Nikola Tesla Quotes - Page 8

Profound words from, or about, the world's greatest inventor
Displaying 71 - 80 of 125

It has cost me years of thought to arrive at certain results, by many believed to be unattainable, for which there are now numerous claimants, and the number of these is rapidly increasing, like that of the colonels in the South after the war.

September 24th, 1890

The world, I think, will wait a long time for Nikola Tesla's equal in achievement and imagination.

February, 1943

If this does not appeal to you sufficiently to recognize in me a discoverer of principles, do me, at least, the justice of calling me an "inventor of some beautiful pieces of electrical apparatus.

June 23rd, 1907

I was myself a fair scholar.
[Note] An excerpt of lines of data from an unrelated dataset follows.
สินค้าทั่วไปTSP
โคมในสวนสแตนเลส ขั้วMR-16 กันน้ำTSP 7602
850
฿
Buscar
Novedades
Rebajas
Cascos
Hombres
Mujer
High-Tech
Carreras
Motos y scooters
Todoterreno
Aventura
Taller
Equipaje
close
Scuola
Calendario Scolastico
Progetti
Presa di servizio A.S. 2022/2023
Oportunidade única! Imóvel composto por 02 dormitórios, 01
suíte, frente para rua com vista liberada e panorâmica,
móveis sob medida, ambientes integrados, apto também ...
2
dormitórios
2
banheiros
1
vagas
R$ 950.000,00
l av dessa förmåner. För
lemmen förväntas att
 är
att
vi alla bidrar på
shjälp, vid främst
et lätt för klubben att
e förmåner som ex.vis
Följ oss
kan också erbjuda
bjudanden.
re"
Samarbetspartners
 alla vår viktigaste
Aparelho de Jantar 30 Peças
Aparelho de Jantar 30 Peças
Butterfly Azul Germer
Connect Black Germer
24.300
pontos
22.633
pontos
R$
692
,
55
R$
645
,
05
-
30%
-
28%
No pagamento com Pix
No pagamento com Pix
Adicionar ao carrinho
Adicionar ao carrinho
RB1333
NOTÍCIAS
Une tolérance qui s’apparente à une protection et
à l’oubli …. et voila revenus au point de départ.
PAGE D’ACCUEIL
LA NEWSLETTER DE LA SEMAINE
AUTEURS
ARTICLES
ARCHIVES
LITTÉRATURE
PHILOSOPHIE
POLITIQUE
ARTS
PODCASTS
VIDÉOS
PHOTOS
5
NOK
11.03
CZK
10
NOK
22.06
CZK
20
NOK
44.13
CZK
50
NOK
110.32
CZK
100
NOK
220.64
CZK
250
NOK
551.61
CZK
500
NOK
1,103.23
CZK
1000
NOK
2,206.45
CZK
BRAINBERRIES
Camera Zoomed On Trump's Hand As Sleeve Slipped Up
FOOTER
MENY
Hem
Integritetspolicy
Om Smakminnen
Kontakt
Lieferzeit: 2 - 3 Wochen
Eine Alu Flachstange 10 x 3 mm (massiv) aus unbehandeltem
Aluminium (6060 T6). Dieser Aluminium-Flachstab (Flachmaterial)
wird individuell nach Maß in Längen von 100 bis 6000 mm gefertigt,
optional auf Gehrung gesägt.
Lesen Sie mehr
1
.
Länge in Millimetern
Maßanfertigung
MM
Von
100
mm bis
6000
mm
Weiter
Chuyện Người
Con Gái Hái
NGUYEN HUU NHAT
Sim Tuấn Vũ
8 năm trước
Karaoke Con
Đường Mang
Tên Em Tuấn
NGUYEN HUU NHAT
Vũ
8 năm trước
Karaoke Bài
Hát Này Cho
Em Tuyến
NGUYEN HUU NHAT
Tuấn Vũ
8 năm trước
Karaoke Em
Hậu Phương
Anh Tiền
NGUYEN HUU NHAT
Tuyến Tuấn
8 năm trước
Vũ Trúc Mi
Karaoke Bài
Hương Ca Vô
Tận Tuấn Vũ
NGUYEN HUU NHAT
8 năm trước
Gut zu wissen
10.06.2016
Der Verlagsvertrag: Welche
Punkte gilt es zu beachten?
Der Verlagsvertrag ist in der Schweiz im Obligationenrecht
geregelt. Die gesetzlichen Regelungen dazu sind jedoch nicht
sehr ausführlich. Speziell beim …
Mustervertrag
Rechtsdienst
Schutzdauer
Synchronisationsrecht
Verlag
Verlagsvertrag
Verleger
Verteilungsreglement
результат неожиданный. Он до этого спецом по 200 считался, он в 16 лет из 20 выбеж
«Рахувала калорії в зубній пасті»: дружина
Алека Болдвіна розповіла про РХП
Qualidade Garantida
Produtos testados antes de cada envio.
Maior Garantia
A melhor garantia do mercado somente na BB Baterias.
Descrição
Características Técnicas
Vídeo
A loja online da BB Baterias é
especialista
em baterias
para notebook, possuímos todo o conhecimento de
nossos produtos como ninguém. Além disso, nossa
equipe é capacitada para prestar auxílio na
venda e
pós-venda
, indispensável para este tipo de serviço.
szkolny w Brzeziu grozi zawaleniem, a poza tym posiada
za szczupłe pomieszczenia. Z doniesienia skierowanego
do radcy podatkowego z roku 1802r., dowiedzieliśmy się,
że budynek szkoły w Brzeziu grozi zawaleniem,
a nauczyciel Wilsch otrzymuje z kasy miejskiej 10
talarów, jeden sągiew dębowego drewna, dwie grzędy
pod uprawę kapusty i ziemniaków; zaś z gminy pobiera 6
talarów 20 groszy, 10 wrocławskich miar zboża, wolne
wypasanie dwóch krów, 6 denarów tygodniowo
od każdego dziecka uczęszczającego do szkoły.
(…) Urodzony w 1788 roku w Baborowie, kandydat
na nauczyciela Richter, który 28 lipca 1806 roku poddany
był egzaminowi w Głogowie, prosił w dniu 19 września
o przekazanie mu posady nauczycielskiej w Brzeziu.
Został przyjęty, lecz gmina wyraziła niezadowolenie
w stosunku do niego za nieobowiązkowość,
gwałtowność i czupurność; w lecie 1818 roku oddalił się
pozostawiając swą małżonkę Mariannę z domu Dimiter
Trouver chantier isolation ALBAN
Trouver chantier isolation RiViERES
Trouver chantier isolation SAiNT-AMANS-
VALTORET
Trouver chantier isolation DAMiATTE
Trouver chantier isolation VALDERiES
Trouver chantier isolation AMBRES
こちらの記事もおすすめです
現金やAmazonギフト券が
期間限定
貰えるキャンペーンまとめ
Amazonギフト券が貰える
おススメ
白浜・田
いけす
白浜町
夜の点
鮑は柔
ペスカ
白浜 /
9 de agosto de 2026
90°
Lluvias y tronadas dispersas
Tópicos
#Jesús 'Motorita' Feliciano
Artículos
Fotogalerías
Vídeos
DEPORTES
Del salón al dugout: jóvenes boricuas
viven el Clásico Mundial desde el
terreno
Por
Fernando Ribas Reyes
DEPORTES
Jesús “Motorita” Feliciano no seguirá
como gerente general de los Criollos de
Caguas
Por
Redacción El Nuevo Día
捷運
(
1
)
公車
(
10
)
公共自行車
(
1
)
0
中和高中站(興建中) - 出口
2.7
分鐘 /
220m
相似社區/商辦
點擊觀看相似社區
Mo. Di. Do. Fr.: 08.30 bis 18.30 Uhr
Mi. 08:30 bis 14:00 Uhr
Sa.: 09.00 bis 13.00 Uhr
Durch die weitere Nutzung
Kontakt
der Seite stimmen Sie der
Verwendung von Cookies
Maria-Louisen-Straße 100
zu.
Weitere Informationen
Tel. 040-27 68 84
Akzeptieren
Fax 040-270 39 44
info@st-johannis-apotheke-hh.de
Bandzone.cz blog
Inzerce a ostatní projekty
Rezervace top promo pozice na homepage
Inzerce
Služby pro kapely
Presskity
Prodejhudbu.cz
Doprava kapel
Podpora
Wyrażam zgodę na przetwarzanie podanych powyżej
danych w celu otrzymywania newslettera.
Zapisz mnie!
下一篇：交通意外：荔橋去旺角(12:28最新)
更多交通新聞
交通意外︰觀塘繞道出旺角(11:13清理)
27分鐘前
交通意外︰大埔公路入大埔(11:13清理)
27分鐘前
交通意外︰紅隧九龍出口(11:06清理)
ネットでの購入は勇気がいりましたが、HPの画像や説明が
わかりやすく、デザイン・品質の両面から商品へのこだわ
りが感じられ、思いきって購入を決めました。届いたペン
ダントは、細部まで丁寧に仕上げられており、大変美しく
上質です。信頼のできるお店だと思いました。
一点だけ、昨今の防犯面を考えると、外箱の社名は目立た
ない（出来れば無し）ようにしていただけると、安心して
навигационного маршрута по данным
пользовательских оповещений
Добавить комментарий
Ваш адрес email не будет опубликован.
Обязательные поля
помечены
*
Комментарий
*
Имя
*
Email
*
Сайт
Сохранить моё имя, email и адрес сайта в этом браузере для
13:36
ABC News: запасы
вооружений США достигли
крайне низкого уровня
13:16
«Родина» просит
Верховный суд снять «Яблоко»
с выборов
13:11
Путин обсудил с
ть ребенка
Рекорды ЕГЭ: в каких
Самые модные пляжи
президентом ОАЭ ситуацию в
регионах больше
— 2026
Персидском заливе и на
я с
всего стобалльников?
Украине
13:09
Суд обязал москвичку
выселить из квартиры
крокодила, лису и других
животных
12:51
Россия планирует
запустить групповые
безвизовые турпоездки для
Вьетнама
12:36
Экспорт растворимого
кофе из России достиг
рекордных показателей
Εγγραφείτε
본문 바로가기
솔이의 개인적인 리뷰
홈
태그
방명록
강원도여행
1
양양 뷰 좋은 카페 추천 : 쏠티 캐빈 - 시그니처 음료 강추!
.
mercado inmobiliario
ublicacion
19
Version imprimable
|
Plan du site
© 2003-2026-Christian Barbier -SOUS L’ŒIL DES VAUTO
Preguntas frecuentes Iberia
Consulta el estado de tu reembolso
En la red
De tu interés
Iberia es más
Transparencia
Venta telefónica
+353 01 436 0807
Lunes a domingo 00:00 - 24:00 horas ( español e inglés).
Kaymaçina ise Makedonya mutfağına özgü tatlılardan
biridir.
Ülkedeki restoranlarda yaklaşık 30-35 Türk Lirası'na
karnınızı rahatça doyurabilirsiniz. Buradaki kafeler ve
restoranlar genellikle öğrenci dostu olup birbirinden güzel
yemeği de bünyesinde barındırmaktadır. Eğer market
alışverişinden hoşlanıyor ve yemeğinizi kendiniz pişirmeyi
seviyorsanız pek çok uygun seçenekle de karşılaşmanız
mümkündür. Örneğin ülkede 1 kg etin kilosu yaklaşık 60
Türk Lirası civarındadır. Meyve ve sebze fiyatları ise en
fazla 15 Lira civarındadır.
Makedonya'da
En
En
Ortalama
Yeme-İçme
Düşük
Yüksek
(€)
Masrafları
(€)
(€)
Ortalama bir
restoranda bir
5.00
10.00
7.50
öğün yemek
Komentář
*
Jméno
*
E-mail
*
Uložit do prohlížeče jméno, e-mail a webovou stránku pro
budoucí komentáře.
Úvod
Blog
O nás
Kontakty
For years I pondered, so to speak, day and night over books, and filled my head with sound views - very sound ones, indeed - those of others. But I could no get to practical results. I then began to work and think independently. Gradually my views became unsound, but they conducted me to some sound results.

November 14th, 1890

If Edison had a needle to find in a haystack, he would proceed at once with the diligence of the bee to examine straw after straw until he found the object of his search... I was a sorry witness of such doings, knowing that a little theory and calculation would have saved him ninety per cent of his labor.

October 19th, 1931

The scientists of today think deeply instead of clearly. One must be sane to think clearly, but one can think deeply and be quite insane.

July, 1934

The mind is sharper and keener in seclusion and uninterrupted solitude. No big laboratory is needed in which to think. Originality thrives in seclusion free of outside influences beating upon us to cripple the creative mind. Be alone, that is the secret of invention; be alone, that is when ideas are born.

April 8th, 1934

The greatest energy of movement will be obtained when synchronism is maintained between the pump impulses and the natural oscillations of the system.

May, 1919

The invention of the wheel was perhaps rather obvious; but the invention of an invisible wheel, made of nothing but a magnetic field, was far from obvious, and that is what we owe to Nikola Tesla.

1956

No desire for material advantages has animated me in all this work, though I hope, for the sake of the continuance of my labors, that these will soon follow, naturally, as a compensation for valuable services rendered to science and industry.